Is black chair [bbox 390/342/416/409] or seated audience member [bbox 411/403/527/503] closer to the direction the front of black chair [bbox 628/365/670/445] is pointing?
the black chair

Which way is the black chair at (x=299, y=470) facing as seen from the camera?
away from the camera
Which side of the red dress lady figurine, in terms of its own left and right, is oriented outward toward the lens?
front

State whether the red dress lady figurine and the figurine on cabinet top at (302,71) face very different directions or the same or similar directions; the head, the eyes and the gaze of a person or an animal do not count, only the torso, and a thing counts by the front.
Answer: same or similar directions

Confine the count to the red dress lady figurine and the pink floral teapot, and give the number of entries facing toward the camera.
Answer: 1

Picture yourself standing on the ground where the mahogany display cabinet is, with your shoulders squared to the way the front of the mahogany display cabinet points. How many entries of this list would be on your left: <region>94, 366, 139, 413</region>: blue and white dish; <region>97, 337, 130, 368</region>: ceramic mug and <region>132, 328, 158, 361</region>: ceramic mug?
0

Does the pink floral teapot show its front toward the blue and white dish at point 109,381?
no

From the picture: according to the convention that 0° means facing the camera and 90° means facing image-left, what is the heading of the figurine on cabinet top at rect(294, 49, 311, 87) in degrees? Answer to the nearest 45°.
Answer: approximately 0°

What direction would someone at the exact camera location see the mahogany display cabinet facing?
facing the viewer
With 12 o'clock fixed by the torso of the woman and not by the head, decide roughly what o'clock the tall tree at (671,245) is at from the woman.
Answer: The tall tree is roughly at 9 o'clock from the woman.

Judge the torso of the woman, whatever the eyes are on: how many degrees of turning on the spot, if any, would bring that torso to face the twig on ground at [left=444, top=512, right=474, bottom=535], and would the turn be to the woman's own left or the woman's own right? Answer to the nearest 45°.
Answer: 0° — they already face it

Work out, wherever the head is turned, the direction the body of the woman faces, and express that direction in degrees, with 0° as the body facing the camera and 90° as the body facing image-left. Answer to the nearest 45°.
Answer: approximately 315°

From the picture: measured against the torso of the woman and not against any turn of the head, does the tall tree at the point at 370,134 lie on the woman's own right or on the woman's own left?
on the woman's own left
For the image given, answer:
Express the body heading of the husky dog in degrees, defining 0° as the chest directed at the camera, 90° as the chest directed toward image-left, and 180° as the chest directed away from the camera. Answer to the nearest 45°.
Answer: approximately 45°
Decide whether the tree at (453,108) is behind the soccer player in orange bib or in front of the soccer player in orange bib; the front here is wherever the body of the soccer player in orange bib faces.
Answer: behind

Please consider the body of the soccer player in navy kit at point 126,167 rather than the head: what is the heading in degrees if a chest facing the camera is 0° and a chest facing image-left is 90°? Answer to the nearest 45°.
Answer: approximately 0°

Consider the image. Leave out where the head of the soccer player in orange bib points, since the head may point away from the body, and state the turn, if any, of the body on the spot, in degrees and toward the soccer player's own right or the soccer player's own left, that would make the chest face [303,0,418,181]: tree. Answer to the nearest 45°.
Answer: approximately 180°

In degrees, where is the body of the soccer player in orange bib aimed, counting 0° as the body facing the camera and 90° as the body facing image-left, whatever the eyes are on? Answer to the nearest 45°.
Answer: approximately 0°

### Goal of the exercise
Render every line of the listing above as a Markdown table with the columns No. and Line, numbering the rows in order and omitting blank lines.

### Answer to the exercise
| No. | Line |
|---|---|
| 1 | Is black chair [bbox 390/342/416/409] or seated audience member [bbox 411/403/527/503] closer to the direction the front of black chair [bbox 628/365/670/445] is pointing? |
| 2 | the black chair |
| 3 | Which way is the black chair at (x=299, y=470) facing as seen from the camera? |
| 4 | away from the camera |
| 5 | Which side of the red dress lady figurine, in terms of its own left and right, is oriented outward toward the lens? |
| 6 | front |
| 7 | State whether the red dress lady figurine and the figurine on cabinet top at (302,71) face very different directions or the same or similar directions; the head, the eyes and the gaze of a person or an animal do not count, only the torso, and a thing counts by the front. |
| 8 | Answer: same or similar directions |
| 9 | Confine the count to the red dress lady figurine and the pink floral teapot, and give the number of entries facing toward the camera. |
| 10 | Answer: 1 |
| 11 | Picture yourself standing on the ground where the mahogany display cabinet is, with your shoulders squared to the way the front of the mahogany display cabinet points. How many entries of this list would be on your left: <region>94, 366, 139, 413</region>: blue and white dish; <region>97, 337, 130, 368</region>: ceramic mug and <region>132, 328, 158, 361</region>: ceramic mug? |
| 12 | 0 |
| 13 | Does the pink floral teapot show its front toward the blue and white dish at point 109,381? |
| 14 | no |
| 15 | From the picture: according to the convention that 0° means facing the camera and 90° means facing image-left, what is the heading of the figurine on cabinet top at rect(294, 49, 311, 87) in degrees? Answer to the nearest 45°. |
| 16 | Answer: approximately 0° |
| 17 | What direction would someone at the exact camera location see the mahogany display cabinet facing? |
| 18 | facing the viewer |
| 19 | With 12 o'clock fixed by the torso of the woman and not by the head, decide roughly what o'clock the tall tree at (671,245) is at from the woman. |
| 20 | Answer: The tall tree is roughly at 9 o'clock from the woman. |
| 21 | Judge the torso of the woman, whatever the eyes are on: how many degrees of turning on the spot, if any, would bring that torso to face the twig on ground at [left=444, top=512, right=474, bottom=535], and would the turn be to the woman's own left or the woman's own right? Answer to the nearest 45°. |
| 22 | Answer: 0° — they already face it |
| 23 | Work out, wherever the head is turned, the direction the body of the woman faces, and express that direction in degrees, with 0° as the body facing the camera and 90° as the body facing image-left. Answer to the nearest 45°. |
| 24 | Answer: approximately 315° |
| 25 | From the picture: measured against the torso of the woman and not against any turn of the head, does the tall tree at the point at 370,134 lie on the woman's own right or on the woman's own left? |
| 26 | on the woman's own left |
| 27 | For the image given, answer: |
| 28 | Express the body heading of the husky dog in degrees, defining 0° as the chest directed at the camera, 90° as the chest directed toward image-left, and 180° as the chest directed away from the camera. Answer to the nearest 45°. |
| 29 | Answer: approximately 45° |
| 30 | Decide whether the tree at (453,108) is behind the soccer player in orange bib or in front of the soccer player in orange bib; the front here is wherever the body of the soccer player in orange bib faces. |
| 31 | Answer: behind |
| 32 | Please consider the body of the soccer player in navy kit at point 126,167 rather than the head: what is the heading in degrees if a chest facing the camera is 0° and a chest facing image-left is 90°? Answer to the nearest 45°. |
| 33 | Answer: approximately 0° |
| 34 | Consider the image. Leave out where the head of the soccer player in orange bib points, since the head may point away from the body, and state the turn, if any, of the body on the spot, in degrees and toward the soccer player's own right or the soccer player's own left, that would make the chest face [303,0,418,181]: tree. Answer to the nearest 45°. |
| 35 | Answer: approximately 180° |
| 36 | In degrees, where is the body of the soccer player in orange bib aimed, counting 0° as the body facing the camera and 90° as the body facing image-left, whatever the eyes are on? Answer to the nearest 45°. |
| 37 | Answer: approximately 0° |